The San Francisco Bay Area is responsible for a large chunk of hip-hop history and culture. You can still spend some quality time there today, from Silicon Valley up to Vallejo, Richmond to the City (seriously, don’t ever call it “Frisco”), getting hyphy at the Playaz Club or go on a Fonky Expedition, ghost riding your whip, blowing the whistle, and just generally roaming around the Yay with some real Freaks of the Industry if you’ve Got 5 On It while you’re Too Legit to Quit and really feelin’ yourself.
If you’re counting, that’s two E-40 references and one nod to Too $hort, Digital Underground, M.C. Hammer, the Conscious Daughters, Rappin 4 Tay, Mac Dre, and Luniz packed into one sentence. And that’s barely scratching the surface of Bay Area hip-hop lore. In fact, The Inertia Founder Zach Weisberg is angry with me for not finding a way to include Hieroglyphics but I felt like it was already an obnoxiously long sentence to begin with. And that just proves my point, which is why it might be pretty tough for Buell Wetsuits – yes, Buell Wetsuits – to crack that Hall of Fame. I’m not going to knock them for trying, though.

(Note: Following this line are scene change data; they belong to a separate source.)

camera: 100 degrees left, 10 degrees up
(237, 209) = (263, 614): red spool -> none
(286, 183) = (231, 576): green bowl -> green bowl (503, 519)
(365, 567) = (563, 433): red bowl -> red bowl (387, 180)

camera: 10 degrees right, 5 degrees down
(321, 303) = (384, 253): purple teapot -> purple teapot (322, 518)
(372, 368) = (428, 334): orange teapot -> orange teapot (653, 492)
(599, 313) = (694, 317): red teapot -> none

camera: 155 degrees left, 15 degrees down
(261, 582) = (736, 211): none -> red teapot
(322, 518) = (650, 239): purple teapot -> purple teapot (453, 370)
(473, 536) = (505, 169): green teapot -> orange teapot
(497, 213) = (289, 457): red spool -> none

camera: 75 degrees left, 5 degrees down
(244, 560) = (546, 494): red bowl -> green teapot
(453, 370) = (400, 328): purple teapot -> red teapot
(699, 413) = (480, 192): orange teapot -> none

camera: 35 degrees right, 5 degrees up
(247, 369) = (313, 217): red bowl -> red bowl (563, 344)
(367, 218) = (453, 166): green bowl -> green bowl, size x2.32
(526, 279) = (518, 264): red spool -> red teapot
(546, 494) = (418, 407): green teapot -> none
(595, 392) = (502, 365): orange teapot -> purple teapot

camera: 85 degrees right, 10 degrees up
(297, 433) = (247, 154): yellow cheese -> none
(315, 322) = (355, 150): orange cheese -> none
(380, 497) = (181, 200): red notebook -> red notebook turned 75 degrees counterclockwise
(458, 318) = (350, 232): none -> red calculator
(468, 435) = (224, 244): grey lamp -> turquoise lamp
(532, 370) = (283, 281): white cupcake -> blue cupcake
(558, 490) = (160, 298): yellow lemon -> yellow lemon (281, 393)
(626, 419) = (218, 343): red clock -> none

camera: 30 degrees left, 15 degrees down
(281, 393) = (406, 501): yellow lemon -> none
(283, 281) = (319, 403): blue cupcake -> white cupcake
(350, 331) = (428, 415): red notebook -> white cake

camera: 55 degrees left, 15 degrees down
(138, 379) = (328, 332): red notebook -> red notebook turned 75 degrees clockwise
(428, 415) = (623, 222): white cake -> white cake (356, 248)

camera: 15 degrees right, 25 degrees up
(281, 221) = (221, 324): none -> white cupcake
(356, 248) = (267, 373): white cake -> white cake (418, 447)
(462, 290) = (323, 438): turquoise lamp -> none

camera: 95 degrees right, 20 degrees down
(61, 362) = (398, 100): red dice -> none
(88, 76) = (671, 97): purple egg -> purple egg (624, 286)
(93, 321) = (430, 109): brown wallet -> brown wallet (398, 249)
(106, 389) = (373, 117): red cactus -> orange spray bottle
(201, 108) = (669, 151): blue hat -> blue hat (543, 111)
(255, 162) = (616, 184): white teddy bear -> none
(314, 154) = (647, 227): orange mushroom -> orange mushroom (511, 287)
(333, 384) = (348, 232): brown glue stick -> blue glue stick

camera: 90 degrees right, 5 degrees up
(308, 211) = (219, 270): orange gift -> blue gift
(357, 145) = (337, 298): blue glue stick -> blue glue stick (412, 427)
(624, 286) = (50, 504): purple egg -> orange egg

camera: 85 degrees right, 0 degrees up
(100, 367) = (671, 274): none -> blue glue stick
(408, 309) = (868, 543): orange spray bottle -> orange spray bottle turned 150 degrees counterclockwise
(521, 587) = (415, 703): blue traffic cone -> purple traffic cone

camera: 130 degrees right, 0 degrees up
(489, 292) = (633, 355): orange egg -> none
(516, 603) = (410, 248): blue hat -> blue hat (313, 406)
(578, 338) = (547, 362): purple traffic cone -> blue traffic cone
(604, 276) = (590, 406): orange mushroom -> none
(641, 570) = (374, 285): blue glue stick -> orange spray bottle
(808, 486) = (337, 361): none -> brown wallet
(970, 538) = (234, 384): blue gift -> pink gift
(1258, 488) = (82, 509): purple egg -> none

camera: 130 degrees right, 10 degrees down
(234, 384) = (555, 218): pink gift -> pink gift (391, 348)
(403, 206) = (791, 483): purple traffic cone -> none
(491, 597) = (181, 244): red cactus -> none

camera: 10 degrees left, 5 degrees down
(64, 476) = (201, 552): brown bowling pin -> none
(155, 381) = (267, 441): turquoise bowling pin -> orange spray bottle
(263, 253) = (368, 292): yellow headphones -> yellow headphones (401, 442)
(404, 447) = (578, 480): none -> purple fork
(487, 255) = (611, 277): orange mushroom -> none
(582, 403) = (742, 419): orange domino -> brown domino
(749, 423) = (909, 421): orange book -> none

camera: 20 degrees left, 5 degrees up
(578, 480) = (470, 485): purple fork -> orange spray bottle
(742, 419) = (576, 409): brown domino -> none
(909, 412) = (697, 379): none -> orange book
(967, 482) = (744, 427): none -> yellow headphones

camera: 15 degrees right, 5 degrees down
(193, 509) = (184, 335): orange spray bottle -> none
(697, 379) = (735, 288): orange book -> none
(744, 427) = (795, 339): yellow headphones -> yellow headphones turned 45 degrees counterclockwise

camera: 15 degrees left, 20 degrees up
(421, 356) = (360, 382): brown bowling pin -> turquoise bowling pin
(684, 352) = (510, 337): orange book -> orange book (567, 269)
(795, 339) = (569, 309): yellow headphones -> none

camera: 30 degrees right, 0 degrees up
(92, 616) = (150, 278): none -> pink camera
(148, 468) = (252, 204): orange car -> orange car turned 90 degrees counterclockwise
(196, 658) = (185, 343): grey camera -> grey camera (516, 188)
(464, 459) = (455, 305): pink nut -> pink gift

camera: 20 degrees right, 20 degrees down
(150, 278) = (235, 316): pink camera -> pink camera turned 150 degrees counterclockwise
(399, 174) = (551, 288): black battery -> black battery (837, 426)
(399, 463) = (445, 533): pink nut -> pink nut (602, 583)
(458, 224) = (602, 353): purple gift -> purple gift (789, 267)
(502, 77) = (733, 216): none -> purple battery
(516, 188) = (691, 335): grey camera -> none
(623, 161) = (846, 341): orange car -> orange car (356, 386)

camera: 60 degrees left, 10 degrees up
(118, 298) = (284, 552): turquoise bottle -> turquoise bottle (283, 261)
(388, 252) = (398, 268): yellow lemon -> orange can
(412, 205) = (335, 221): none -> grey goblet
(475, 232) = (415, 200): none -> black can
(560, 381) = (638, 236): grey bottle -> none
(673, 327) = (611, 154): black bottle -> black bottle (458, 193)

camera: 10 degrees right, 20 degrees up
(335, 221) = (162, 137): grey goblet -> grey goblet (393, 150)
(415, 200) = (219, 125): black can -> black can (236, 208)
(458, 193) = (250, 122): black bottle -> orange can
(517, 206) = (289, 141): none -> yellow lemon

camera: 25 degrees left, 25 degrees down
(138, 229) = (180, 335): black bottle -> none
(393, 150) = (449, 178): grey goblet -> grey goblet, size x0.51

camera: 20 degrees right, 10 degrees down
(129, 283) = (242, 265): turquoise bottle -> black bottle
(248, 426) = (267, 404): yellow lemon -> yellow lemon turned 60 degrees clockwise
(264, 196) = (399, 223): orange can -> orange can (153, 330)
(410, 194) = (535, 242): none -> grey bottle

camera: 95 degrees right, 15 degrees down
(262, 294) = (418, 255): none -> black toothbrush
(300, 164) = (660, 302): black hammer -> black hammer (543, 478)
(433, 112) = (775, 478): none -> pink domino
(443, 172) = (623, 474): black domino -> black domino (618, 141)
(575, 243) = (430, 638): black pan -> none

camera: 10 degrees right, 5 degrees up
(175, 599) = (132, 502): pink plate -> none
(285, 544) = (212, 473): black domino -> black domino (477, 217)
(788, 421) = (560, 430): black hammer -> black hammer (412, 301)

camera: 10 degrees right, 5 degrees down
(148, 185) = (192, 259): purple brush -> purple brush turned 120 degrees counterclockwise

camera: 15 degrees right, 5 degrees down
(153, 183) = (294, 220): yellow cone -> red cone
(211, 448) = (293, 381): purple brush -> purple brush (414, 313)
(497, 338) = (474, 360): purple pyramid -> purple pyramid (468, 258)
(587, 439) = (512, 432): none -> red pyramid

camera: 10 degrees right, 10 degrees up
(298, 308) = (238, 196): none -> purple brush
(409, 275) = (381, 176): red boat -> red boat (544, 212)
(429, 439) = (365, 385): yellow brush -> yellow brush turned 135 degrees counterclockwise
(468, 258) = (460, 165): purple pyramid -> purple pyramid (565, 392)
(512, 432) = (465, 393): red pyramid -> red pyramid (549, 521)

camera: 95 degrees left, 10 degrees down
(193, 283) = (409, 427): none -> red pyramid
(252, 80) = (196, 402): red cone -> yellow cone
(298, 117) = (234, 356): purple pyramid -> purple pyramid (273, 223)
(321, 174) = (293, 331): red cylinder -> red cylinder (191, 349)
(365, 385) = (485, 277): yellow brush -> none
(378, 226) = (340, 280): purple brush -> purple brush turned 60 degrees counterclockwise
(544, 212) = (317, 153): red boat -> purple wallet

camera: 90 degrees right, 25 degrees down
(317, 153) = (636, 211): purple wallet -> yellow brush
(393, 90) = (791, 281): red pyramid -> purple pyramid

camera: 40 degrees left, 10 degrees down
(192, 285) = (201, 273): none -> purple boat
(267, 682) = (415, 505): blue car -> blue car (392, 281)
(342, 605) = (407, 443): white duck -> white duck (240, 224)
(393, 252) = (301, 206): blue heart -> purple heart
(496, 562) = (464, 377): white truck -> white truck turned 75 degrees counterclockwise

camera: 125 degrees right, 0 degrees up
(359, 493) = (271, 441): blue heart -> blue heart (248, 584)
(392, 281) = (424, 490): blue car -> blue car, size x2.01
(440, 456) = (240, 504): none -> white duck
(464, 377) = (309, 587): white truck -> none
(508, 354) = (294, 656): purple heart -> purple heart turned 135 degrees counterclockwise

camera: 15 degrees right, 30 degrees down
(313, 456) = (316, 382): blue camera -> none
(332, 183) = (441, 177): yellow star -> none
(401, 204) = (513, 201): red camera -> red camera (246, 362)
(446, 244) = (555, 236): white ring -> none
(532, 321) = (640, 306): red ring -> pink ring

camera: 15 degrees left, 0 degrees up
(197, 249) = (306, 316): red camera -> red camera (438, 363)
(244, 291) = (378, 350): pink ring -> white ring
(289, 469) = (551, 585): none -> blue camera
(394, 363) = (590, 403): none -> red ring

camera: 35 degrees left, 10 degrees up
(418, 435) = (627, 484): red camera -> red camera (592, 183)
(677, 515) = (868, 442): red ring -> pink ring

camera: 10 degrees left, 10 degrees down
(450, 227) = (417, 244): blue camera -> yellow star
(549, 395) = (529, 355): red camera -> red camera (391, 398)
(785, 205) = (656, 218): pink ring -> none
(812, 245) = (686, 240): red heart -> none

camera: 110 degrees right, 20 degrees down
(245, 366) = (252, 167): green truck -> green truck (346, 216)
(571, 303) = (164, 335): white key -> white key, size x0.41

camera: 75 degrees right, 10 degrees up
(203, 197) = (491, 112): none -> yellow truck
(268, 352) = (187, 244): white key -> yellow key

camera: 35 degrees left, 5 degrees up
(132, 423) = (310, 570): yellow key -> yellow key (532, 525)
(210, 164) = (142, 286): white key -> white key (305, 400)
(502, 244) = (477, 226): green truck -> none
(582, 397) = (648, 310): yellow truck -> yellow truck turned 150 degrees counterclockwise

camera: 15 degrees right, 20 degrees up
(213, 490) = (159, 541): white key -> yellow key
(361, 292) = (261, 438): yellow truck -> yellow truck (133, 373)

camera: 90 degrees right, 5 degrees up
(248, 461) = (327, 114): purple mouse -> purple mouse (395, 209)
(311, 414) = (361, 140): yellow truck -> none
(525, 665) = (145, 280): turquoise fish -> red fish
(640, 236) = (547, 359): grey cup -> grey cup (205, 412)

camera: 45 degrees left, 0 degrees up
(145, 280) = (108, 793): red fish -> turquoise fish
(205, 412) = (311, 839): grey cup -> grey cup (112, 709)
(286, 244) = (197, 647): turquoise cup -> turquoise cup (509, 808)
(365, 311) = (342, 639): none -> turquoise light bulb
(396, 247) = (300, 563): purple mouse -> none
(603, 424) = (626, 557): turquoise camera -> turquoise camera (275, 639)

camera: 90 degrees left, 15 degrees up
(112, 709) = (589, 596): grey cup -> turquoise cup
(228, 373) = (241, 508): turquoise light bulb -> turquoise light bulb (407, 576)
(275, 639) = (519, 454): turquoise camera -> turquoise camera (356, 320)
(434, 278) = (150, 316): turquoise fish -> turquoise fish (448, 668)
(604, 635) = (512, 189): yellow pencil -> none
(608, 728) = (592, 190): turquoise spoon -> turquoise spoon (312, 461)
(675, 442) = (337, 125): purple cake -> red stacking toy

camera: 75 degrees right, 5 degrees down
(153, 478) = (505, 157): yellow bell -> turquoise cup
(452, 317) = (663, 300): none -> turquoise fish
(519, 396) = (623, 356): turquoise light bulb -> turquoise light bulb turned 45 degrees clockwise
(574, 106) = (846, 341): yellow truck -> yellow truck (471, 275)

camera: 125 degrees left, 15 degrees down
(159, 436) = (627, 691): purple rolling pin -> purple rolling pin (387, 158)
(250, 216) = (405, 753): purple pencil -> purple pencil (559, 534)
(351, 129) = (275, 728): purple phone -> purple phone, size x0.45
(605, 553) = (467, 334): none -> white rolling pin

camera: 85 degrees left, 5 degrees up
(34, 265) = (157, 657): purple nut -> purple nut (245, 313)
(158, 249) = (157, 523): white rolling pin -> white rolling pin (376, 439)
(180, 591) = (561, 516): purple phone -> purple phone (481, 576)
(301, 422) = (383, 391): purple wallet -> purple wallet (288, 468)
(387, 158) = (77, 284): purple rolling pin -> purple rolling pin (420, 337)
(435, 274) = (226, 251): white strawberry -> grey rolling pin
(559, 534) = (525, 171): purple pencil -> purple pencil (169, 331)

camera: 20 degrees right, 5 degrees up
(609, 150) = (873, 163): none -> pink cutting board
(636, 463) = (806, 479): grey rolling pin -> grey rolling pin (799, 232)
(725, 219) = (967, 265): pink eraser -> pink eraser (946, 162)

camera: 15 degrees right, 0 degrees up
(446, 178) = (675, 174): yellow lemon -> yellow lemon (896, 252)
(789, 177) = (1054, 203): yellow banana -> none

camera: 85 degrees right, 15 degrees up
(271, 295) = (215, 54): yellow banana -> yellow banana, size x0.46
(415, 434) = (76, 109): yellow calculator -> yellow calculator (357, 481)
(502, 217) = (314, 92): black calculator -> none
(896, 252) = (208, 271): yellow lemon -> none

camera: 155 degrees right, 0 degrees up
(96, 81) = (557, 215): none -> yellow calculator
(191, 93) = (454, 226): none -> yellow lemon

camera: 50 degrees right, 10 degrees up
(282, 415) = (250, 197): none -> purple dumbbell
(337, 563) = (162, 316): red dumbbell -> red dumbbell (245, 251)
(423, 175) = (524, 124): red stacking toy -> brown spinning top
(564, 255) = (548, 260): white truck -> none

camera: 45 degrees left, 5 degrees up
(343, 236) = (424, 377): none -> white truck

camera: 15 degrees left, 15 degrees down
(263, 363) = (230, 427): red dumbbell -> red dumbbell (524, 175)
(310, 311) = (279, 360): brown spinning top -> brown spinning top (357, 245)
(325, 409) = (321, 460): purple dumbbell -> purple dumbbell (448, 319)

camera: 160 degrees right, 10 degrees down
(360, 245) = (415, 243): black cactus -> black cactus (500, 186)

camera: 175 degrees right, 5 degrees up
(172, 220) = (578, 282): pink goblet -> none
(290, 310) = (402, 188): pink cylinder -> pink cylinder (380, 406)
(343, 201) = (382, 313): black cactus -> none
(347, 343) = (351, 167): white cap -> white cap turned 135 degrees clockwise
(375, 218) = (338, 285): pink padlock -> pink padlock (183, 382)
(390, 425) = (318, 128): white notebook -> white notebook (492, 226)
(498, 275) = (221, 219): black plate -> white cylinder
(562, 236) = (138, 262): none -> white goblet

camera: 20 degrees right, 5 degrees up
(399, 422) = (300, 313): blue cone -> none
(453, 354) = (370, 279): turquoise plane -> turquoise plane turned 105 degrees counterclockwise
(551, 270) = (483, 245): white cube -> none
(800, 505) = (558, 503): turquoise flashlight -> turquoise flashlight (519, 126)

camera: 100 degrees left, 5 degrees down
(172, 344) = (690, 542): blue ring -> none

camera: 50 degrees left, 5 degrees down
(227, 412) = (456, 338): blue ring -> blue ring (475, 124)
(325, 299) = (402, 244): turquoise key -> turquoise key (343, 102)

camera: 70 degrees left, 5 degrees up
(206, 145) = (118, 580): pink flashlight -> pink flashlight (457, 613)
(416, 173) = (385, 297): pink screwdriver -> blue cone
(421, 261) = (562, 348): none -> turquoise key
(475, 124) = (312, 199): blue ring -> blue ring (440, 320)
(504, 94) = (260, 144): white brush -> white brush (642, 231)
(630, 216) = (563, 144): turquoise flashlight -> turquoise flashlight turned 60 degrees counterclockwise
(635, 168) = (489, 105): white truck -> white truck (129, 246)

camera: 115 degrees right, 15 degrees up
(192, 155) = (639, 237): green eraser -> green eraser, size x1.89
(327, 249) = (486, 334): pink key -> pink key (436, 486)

It turns out Ryan Buell, the Santa Cruz company’s founder, is also a lifelong fan of hip-hop who moonlights as a rapper. “It’s MC Buell,” he says of his stage name. “It is simple. But I’ve been rapping before I was a brand icon. This girl down at the bowling alley said what’s your rap name again? Is it the White Dragon? I said ‘Yes. It is.’ That one never stuck. People didn’t get that. So it’s just MC Buell.” Now, Buell teamed up with fellow Santa Cruz artists, Cruzmatic to make ‘Born in the Water,’ a four-minute ode to…wetsuits. The video is filled with everything rap videos are supposed to be filled with: people dancing their faces off and living the high life in boats, accompanied by the occasional babe or two; except they’re doing it all in wetsuits.
You have your cameos from some of the company’s athletes, like Nic Lamb and a reference to Barney. And all this while only dropping one “hella” in the lyrics.
You’ve never seen a hip-hop music video like this. You’ve also never seen a wetsuit company promote their brand like this.
“I guess I’m the only one that’s not scared to put myself out there and be judged,” Buell says. “People want to put themselves out there more but they don’t because they’re scared of how people will react. But I don’t have that filter.”